There is a lot of overthinking happening here. The new stations should probably be called NE 145th St, NE 185th St, Mountlake Terrace TC and Lynnwood TC. It is not that confusing to have different stations with similar names. That said, naming the University District station NE 45th St or University District/NE 45th St would address the concerns expressed here about clarity. I think it’s also important to remember that neighborhood definitions are more likely to evolve over time than street names.
I’d prefer to see the light rail system expansion be handled as more of a functional public infrastructure project and less of a creative art project. It would be nice to be able to move more freely by public transit in this city.
I’m a fan of perpetuating or resurrecting old rail station names( like Wilburton on Eastlink). I wrote in two of the old inter urban stations: Lake Ballinger for Mountlake Terrace, and Cedar Valley for Lynwood TC.
While there’s something attractive about just using numbers and watching the numbers get bigger as you get further and further from the city, I’m not convinced that street numbers for station names scales well to a system where there are two north-south lines north of the Ship Canal. Although I suppose New York manages okay with a few duplicate station names in Northern Manhattan.
As others have pointed out, it also breaks down once you cross the Snohomish County Line.
Chicago uses cross streets. There are many duplicate station names! Does anyone familiar with Chicago have issues with this?

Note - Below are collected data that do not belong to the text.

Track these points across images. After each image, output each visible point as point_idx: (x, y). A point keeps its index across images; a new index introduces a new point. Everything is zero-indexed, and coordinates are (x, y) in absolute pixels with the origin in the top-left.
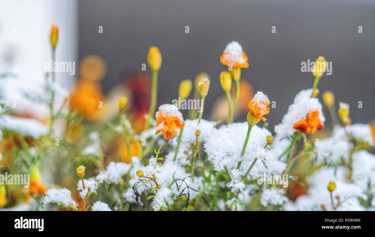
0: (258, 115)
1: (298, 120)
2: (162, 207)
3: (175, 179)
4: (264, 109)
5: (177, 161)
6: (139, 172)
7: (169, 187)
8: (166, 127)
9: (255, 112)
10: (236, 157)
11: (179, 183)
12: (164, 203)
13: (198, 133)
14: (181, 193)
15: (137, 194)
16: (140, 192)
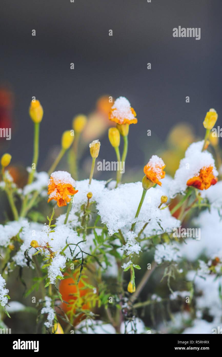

There are something like five or six stations named “Western,” with two of those being on the same line (Blue Line), but in my experience it’s not that confusing as long as you know what line you’re supposed to be on. For the two Blue Line stations named “Western,” as long as you know which branch of the Blue Line you’re on – O’Hare (north of the Loop) or Forest Park (south of the Loop) – it’s fine. It helps that the branches are pretty distinct – one is subway/elevated, and one runs in a freeway median.
Luckily for you, the Snohomish County street grid counts from a zero point in Everett. So the numbers would get smaller as you go further north (196th in Lynnwood, 112th in South Everett, etc.).
Ridgecrest or Jackson Park for 145th
Echo Lake or Meridian Park for 185
Mountlake Terrace TC
Lynnwood TC
Simple and easy to remember
Ridgecrest, Echo Lake, and Meridian Park may be easy for those who live in the immediate area but not for anybody else. Especially 185th needs a name more widely recognized because people will be going “to Shoreline” and wondering which station is central Shoreline.
Harambe Station is in the lead for 185th in Shoreline! Rest in Peace, my Gorilla Spirit!
I’d like to at this time bring up how much I hate the world ‘Transportation Center’. It’s a goddamn station. Or a loop. Or, hell, an exchange. or depot, or terminal, or any of the dozen words for passenger transportation access points that are shorter and less sterilized than ‘transportation center’
Isn’t it “Transit Center”? I don’t really mind this term – TCs are generally hubs where different types of transit (ie. car, bus and train) or different transit systems (ie. Sound Transit and Community Transit) can come together. A station, on the other hand, isn’t necessarily a connection point to other lines or types of transit. I could see other words, like “depot” or “exchange”, being used instead of “center”, though.